It’s probably not a new term, per se, but I’ve been seeing it invoked more and more, recently, in discussions about my favorite music, and it’s not a complement. The word is gatekeeping.
Gatekeeping, as I understand it, is sort of on par with mansplaining — it springs from a sort of exclusionary claim to be more vested in a specific artist or sub-genre to the extent that newbie novices need to be properly vetted and schooled before they’re allowed to fully appreciate said artist/music themselves. The Gatekeeper is the guy that demands that you name three songs by the band whose t-shirt you’re wearing. The Gatekeeper is the guy that cites the record just prior to a band’s breakthrough album as that band’s greatest achievement. The Gatekeeper put in his hours, and now expects you to follow suit, … if you’re worthy. The Gatekeeper’s motto, invariably, is “Fuck do YOU know about it?”
Unsurprisingly, given my oft-unsolicited opinions, I have been credibly accused of gatekeeping. Fair enough. I can own that. There are myriad examples here on this blog, be it my affinity for the Circle Jerks or my penchant to safeguard the iconography of the Plasmatics, to name but two.
To my mind, however, my tendencies to “gatekeep” stem from my ever-distant youth, when deviation from popular convention was more often treated with derision and contempt rather than admiration. To put it bluntly, If you’re 13 years old and your classmates give you shit for wearing the t-shirt of a band they don’t know or can’t understand, that experience is gong to stay with you. Years later, when everything is post-ironic and retro-philic and, thanks to the internet, all most music is accessible to everyone at all times, and no one has to put any time or effort into seeking it out, you can bet your bottom goddamn dollar I’m going to demand you cite three songs by fucking Flipper before I let you blithely walk around wearing their shirt just because friggin’ Kurt Cobain once did.
But I digress.
Today, on Facebook’s excellent No Wave group page, someone posted a video that speaks to the very thing that ignites one’s inner Gatekeeper. Entitled “5 Albums to Get You Into No Wave,” this clip is exactly the sort of content I ranted about back in 2017 on this post.
To my mind, videos and articles of this kind make me grind my teeth because they’re so inorganic. Music discovery should be a natural process. You need to listen and discern for yourselves, not cut corners with some half-assed “get hip quick” scheme. Videos like these seem like lazy “how to” manuals for people who want to create the right impression, rather than folks who might be genuinely interested in hearing and learning about new music.
But, in terms of the specific musical phenomenon of the fleeting No Wave scene, though, videos like this are a genuine disservice, as they kind of give everything away. For me, a big part of my affinity for No Wave came after the initial jolt of shock and confusion. That MUST be a part of it.
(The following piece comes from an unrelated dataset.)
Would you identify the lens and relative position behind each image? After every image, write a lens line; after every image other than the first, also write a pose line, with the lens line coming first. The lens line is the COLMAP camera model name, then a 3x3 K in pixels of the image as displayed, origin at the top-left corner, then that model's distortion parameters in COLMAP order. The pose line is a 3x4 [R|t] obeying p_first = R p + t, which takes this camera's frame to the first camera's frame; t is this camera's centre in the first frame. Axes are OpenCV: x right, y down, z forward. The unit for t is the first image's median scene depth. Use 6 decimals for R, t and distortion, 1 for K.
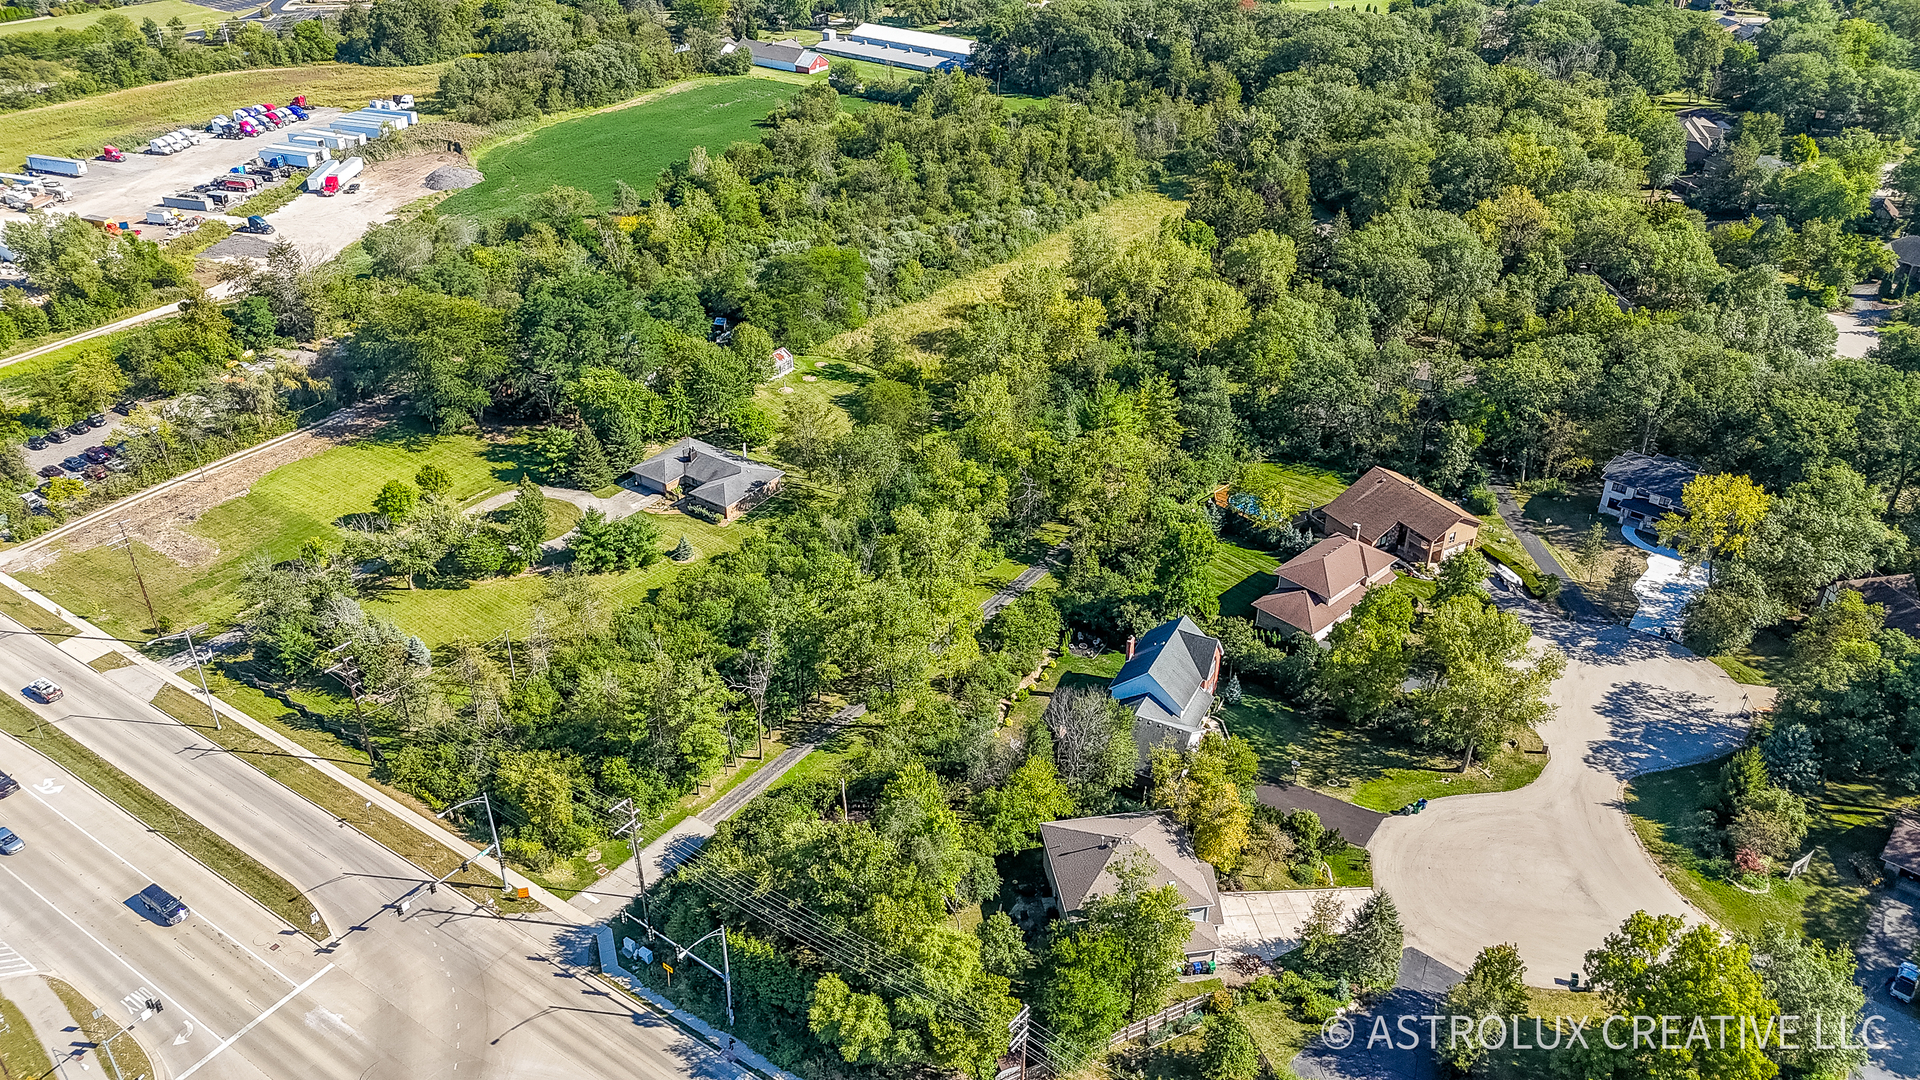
lens RADIAL K [[1430.0, 0, 960.0], [0, 1430.0, 540.0], [0, 0, 1]] dist [0.005292, 0.001293]
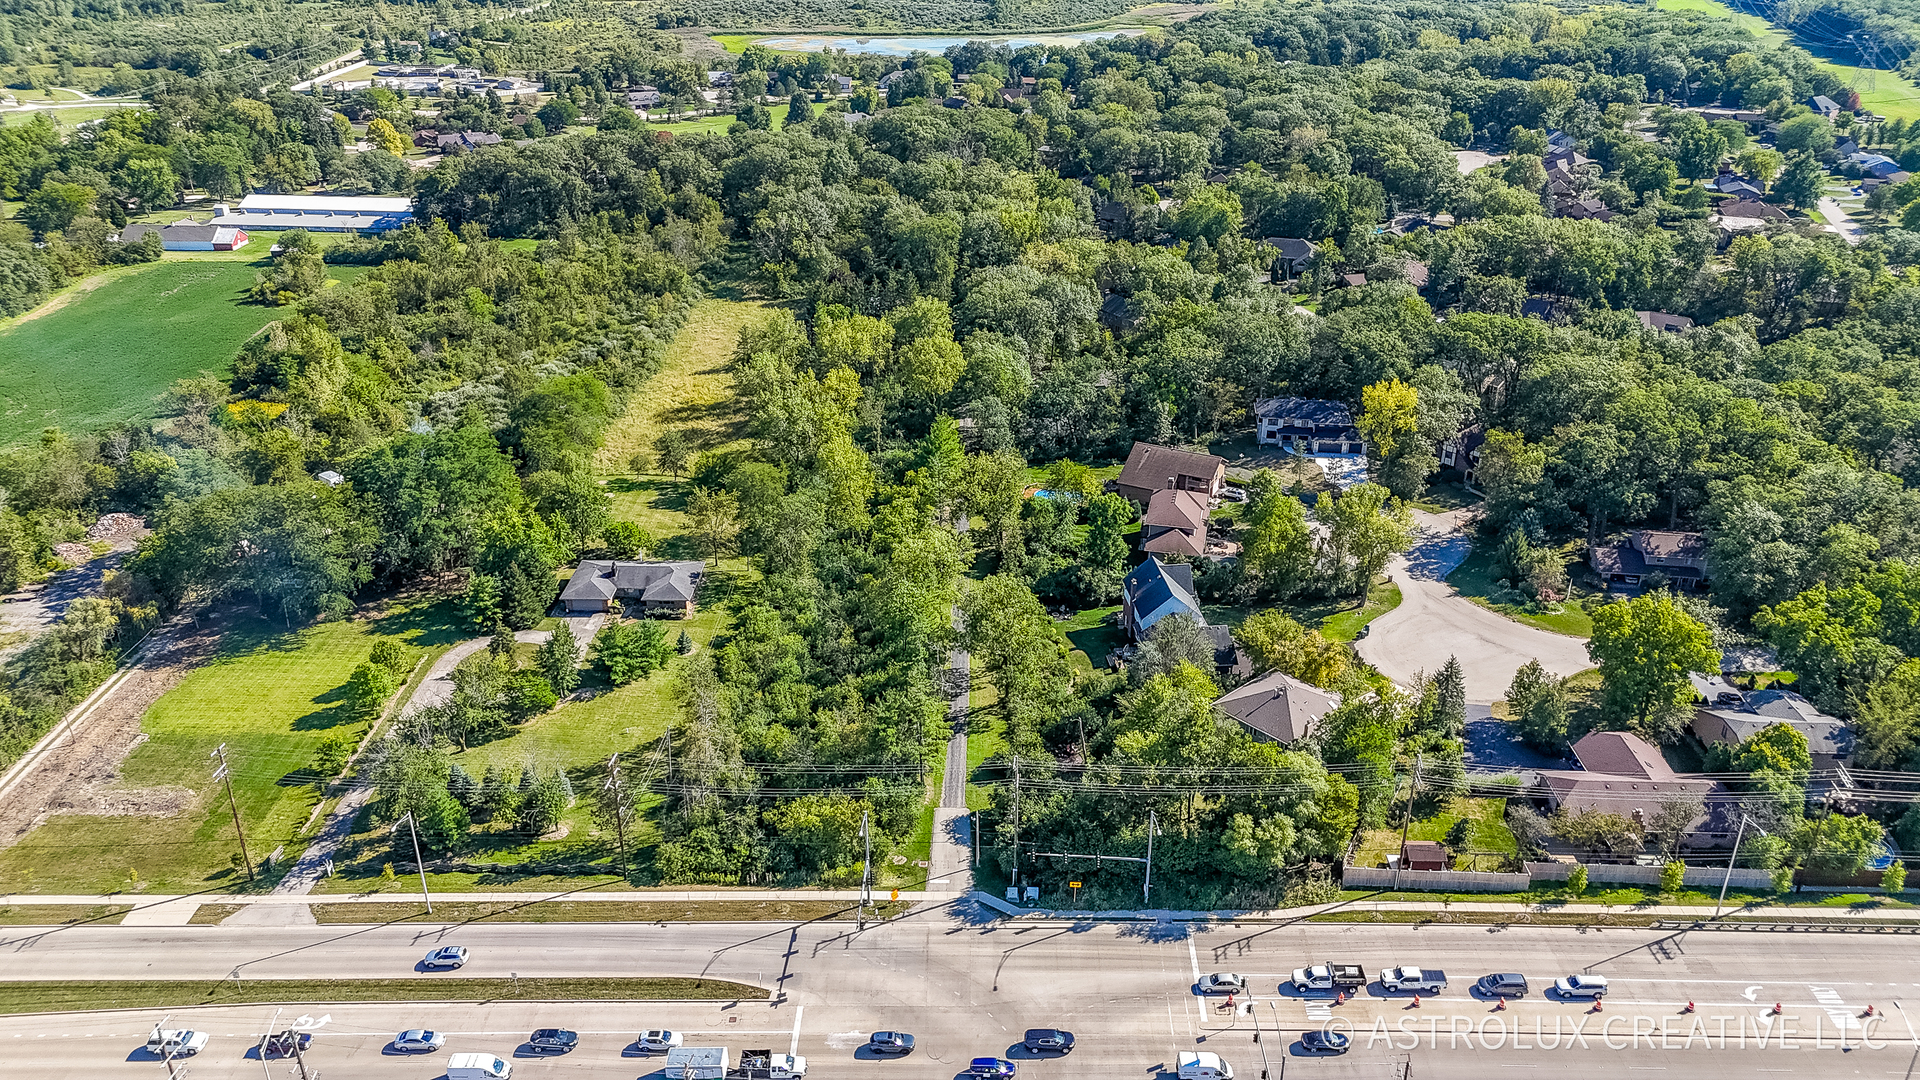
lens RADIAL K [[1364.6, 0, 1030.1], [0, 1364.6, 540.7], [0, 0, 1]] dist [0.012691, 0.002874]
pose [[0.834168, -0.247497, 0.492859, -0.586568], [0.281736, 0.959479, 0.004977, 0.001613], [-0.474119, 0.134704, 0.870095, -0.025399]]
I vividly remember first dropping the needle on my college radio station’s long-neglected copy of the fabled Brian Eno compilation, No New York, which culled together tracks from a handful of pertinent bands from that tiny, insular scene. Being that the radio station in question was more renowned for playing yawnsome crap like Little Feat and Hot Tuna, the mere fact that they had a copy of No New York at all was reason enough to play it.
I’m not entirely sure what I was expecting upon that first listen (live on the air, no less), but it sure as shit didn’t sound like the Punk Rock I was enjoying at the time. In a nanosecond, it made records by the Sex Pistols, the Ramones and the like sound positively quaint and conventional (which, in retrospect, they basically are). It was such a stark strike of renunciation. Fuck your rock’n’roll rules! Fuck your precious melodies and danceable rhythms! Fuck playing these instruments the “right way!”
Without experiencing that jarring epiphany, I don’t think you can really absorb what No Wave was all about. You can’t skip to the last chapter and spoil the impact like that.
You have to be punched in the face by No Wave before you get to like it.
If believing that makes me a Gatekeeper, so fucking be it.